Including the Wells settlement, Fannie has collected nearly $14 billion from eight mortgage lenders since the start of 2013.
Bank of America, JPMorgan Chase and Citigroup were among the lenders that agreed to pay hefty sums in 2013 in order to resolve repurchase claims on mortgages originated and sold to the government-sponsored entity between 2005 and 2008. Fannie Mae devoted much of the year to reviewing such loans for underwriting defects that could spur repurchase requests, according to a Monday press release.
"We have closed out our legacy repurchase reviews with this agreement with Wells Fargo," Timothy Mayopoulos, Fannie's president and chief executive, said in a new release Monday. "This agreement represents a fitting conclusion to our year of hard work to put legacy issues in the rear view mirror and begin 2014 focused on improving the future of housing finance."

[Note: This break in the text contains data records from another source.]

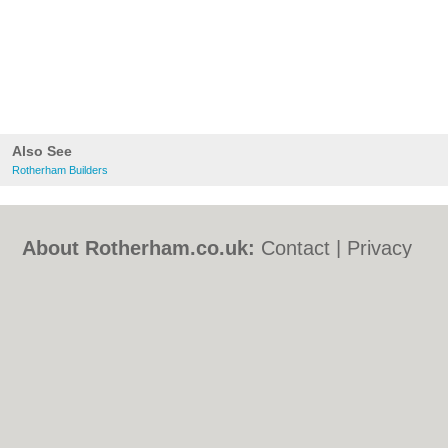
Also See
Rotherham Builders
About Rotherham.co.uk:
Contact
|
Privacy
Policy
|
Cookie Policy
|
Revoke cookie/ad
consent |
Terms of Use
|
Community
Guidelines
|
FAQs
|
Add a Business
Categories:
Bars
|
Bed & Breakfast
|
Bridal
Shops
|
Builders
|
Carpet Cleaning
|
Central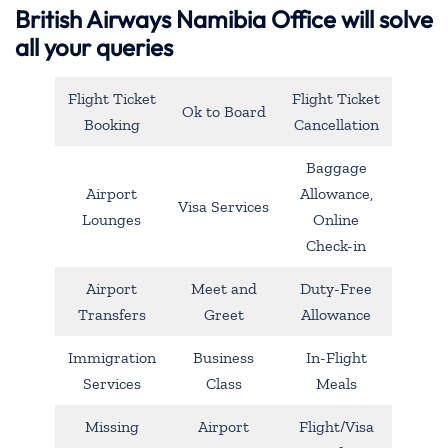
British Airways Namibia Office will solve
all your queries
Flight Ticket
Flight Ticket
Ok to Board
Booking
Cancellation
Baggage
Airport
Allowance,
Visa Services
Lounges
Online
Check-in
Airport
Meet and
Duty-Free
Transfers
Greet
Allowance
Immigration
Business
In-Flight
Services
Class
Meals
Missing
Airport
Flight/Visa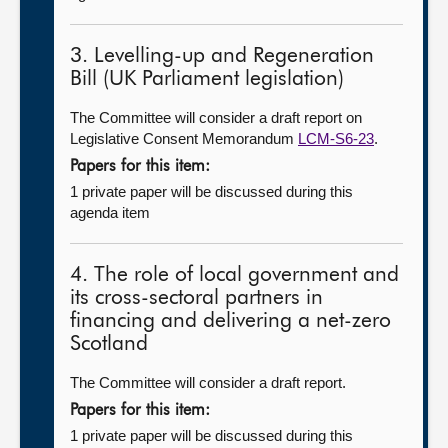
3. Levelling-up and Regeneration
Bill (UK Parliament legislation)
The Committee will consider a draft report on
Legislative Consent Memorandum
LCM-S6-23
.
Papers for this item:
1 private paper will be discussed during this
agenda item
4. The role of local government and
its cross-sectoral partners in
financing and delivering a net-zero
Scotland
The Committee will consider a draft report.
Papers for this item:
1 private paper will be discussed during this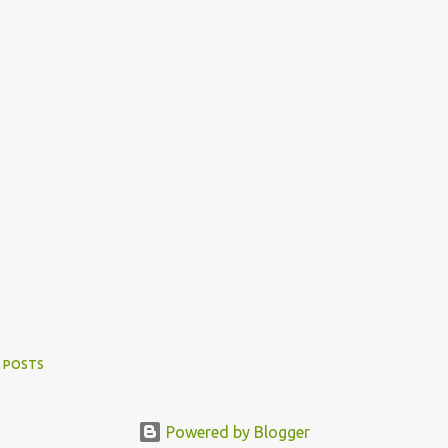
 POSTS
Powered by Blogger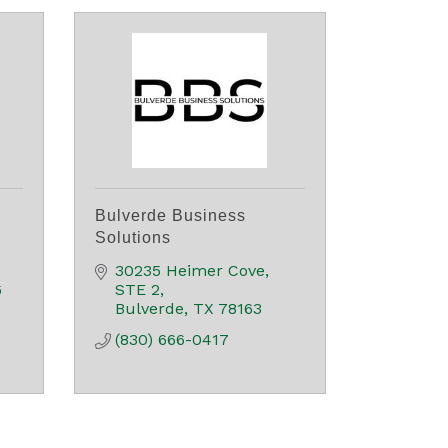
Bulverde Business
Solutions
30235 Heimer Cove
6
STE 2
Bulverde
TX
78163
(830) 666-0417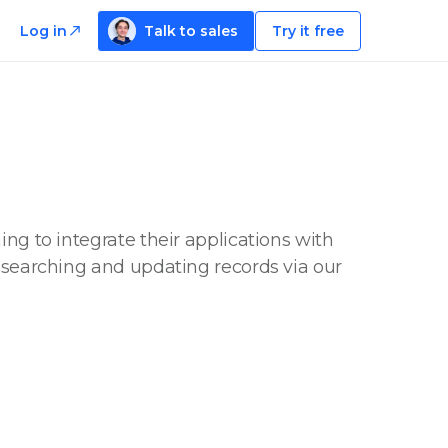
Log in
Talk to sales
Try it free
ng to integrate their applications with
, searching and updating records via our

The largest settlement agreement was with Bank of America, which said in January that it would pay $10.3 billion to resolve repurchase claims. The payment resolved repurchase issues and transfer of servicing rights on 941,000 loans, many of which were originated by Countrywide Financial, the large mortgage lender that Bank of America acquired in 2008.

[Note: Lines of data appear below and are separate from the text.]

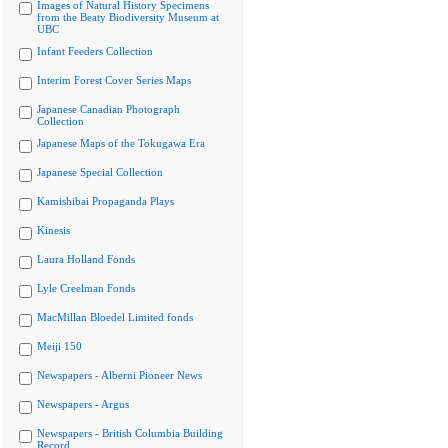
Images of Natural History Specimens
from the Beaty Biodiversity Museum at
UBC
Infant Feeders Collection
Interim Forest Cover Series Maps
Japanese Canadian Photograph
Collection
Japanese Maps of the Tokugawa Era
Japanese Special Collection
Kamishibai Propaganda Plays
Kinesis
Laura Holland Fonds
Lyle Creelman Fonds
MacMillan Bloedel Limited fonds
Meiji 150
Newspapers - Alberni Pioneer News
Newspapers - Argus
Newspapers - British Columbia Building
Record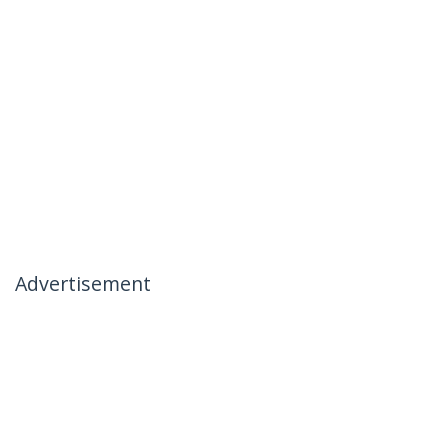
Advertisement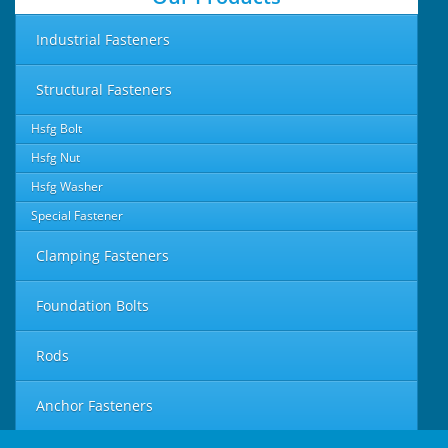
Industrial Fasteners
Structural Fasteners
Hsfg Bolt
Hsfg Nut
Hsfg Washer
Special Fastener
Clamping Fasteners
Foundation Bolts
Rods
Anchor Fasteners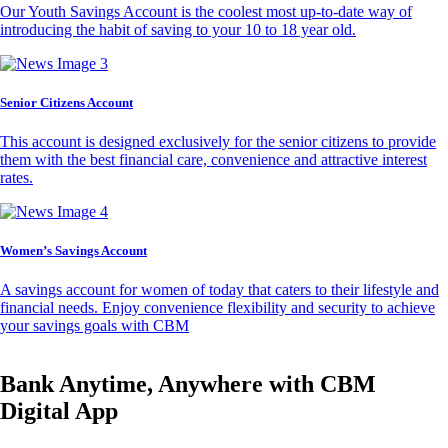
Our Youth Savings Account is the coolest most up-to-date way of
introducing the habit of saving to your 10 to 18 year old.
Senior Citizens Account
This account is designed exclusively for the senior citizens to provide
them with the best financial care, convenience and attractive interest
rates.
Women’s Savings Account
A savings account for women of today that caters to their lifestyle and
financial needs. Enjoy convenience flexibility and security to achieve
your savings goals with CBM
Bank Anytime, Anywhere with CBM
Digital App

Bank of America also bought back 30,000 loans and paid $1.3 billion for servicing obligations as part of the agreement.
The agency's repurchase agreements picked up in the second half of the year. Citigroup agreed in July to pay $968 million to resolve repurchase issues; in October, Fannie Mae reached a $373 million agreement with SunTrust Banks and a $670 million agreement with JPMorgan Chase in October; November brought a $121.5 million agreement with Flagstar Bancorp of Troy, Mich.; and PNC Financial Services Group and HSBC Bank USA reached settlements of $140 million and $83 million, respectively, in December.
In a news release Monday, Wells said that the settlement "resolves substantially all repurchase liabilities related to loans sold to Fannie Mae that were originated prior to Jan. 1, 2009." Wells inherited many of those problem loans when it acquired Wachovia on that date.
Wells said the agreement with Fannie was adjusted for a $50 million credit related to prior repurchases, resulting in a one-time cash payment of roughly $541 million. As of Sept. 30, Wells had fully accrued for the cost of the settlement.